He helped her from her seat and held his elbow out. Sophie placed her fingertips along the sleeve of his jacket and allowed him to escort her to the Red Parlor. With its blood-red wallpaper and crimson upholstery it was the most garish room in their entire household. She wrinkled her brow. The one saving element to the room was her beloved pianoforte.
“I’d say this is the quietest I remember you,” Christopher murmured, interrupting her puerile musings. “Never tell me you’re still afraid of the Red Parlor.”
A smile played on her lips. “It is a horrendous room.”
He chuckled; the sound familiar and friendly, not the sarcastic expression of mirth she expected of him. “It is the kind of space that would give young children night terrors.”
They entered the blood-red room, with its soaring ceilings and full floor-length windows. Her gaze traveled around the fifty-foot space, until it landed upon the snarling lions. She loathed them with the same burning intensity she had as a child.
Christopher followed her gaze, to the red-upholstered sofa with its dark, mahogany arms. He turned to her mother. “Might I take Sophie for a stroll around the room?”
Mother clapped her hands like a child who’d just received a reprieve from her daily lessons. “What a delightful idea, Christopher.”
“Thank you for sparing me from her and Geoffrey’s pestering,” Sophie said.
Christopher lifted his chin in unspoken acknowledgement. He ushered her in silence down the perimeter of the long room, until they’d placed a considerable distance between their families.
He slowed his pace. “They’re trying to make a match,” he said, breaking into the silence.
“Yes. Yes, they are,” she muttered, humiliated by her brother’s desperate attempt to marry her off; especially to a gentleman who’d so clearly avoided her through the years. The sting of embarrassment slapped her cheeks.
He chuckled. “Based upon your response, marriage to me is not something you would prefer.”
Unbidden, Odysseus danced through her imaginings. His ready grin. His appreciation for intelligence. He’d not looked at her as an oddity or as a lady underneath his notice.

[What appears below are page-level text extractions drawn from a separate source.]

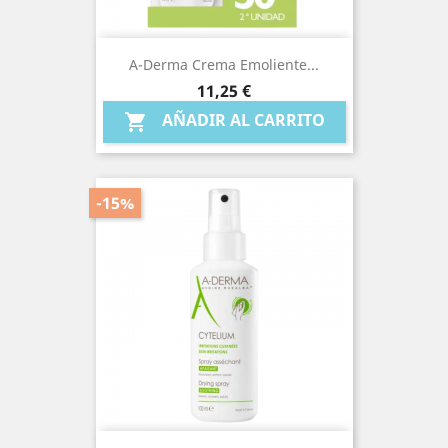
A-Derma Crema Emoliente...
Precio
11,25 €
AÑADIR AL CARRITO

-15%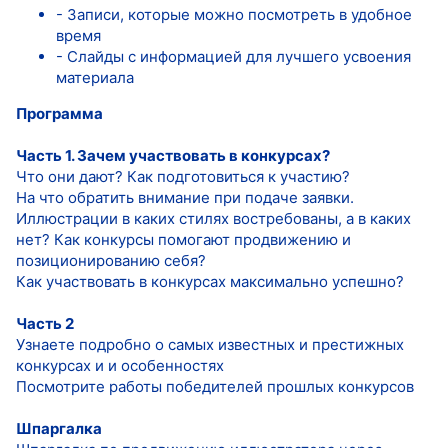
- Записи, которые можно посмотреть в удобное
время
- Слайды с информацией для лучшего усвоения
материала
Программа
Часть 1. Зачем участвовать в конкурсах?
Что они дают? Как подготовиться к участию?
На что обратить внимание при подаче заявки.
Иллюстрации в каких стилях востребованы, а в каких
нет? Как конкурсы помогают продвижению и
позиционированию себя?
Как участвовать в конкурсах максимально успешно?
Часть 2
Узнаете подробно о самых известных и престижных
конкурсах и и особенностях
Посмотрите работы победителей прошлых конкурсов
Шпаргалка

She held her palms up. “How am I to respond to that, Christopher?”
“Honestly.”
Sophie glanced up at him and started. When had Christopher gone from the tall, gangly boy who’d teased her to this towering, lean but well-muscled figure? She furrowed her brow and continued to peer at him. His too long black locks defied fashion’s norms. And his eyes. She squinted…there was something ever so familiar, ever so friendly about his hazel eyes.
“Phi?” He wrinkled his brow. “Are you all right?”
“Uh, yes. Fine.” Her toes curled at having been discovered studying him. “You were saying?”
“I was pointing out that you don’t want to wed me.”
“Nor you me.”
He blanched. “God, no.”
She bit the inside of her lip not knowing why his words should cause this pang in her heart. “Why don’t you say what it is you’re thinking and be done with it.”
He must have heard the hurt in her words. “I’m sorry. It wasn’t my intention to offend you,” he said, in hushed undertones.
Sophie started at this unexpected side of her childhood nemesis. Mayhap he’d not grown into as boorish a man as he’d been a child. She stumbled a bit and he helped right her footing.
“My father would like us to make a match of it.”
Ahh, so they’d come round to the real reason for Christopher’s sudden interest in her company. Sophie glanced across the room. Mother’s hawk-like gaze rested on Sophie and Christopher as they continued their stroll around the room. Her brother sat with his legs folded, a smile on his face.
She sighed. “As do my brother and mother. Alas the only thing to stop them from agreeing to…” Sophie snapped her lips closed.
Christopher paused and forced her to a stop. “The only thing to stop them?” he urged.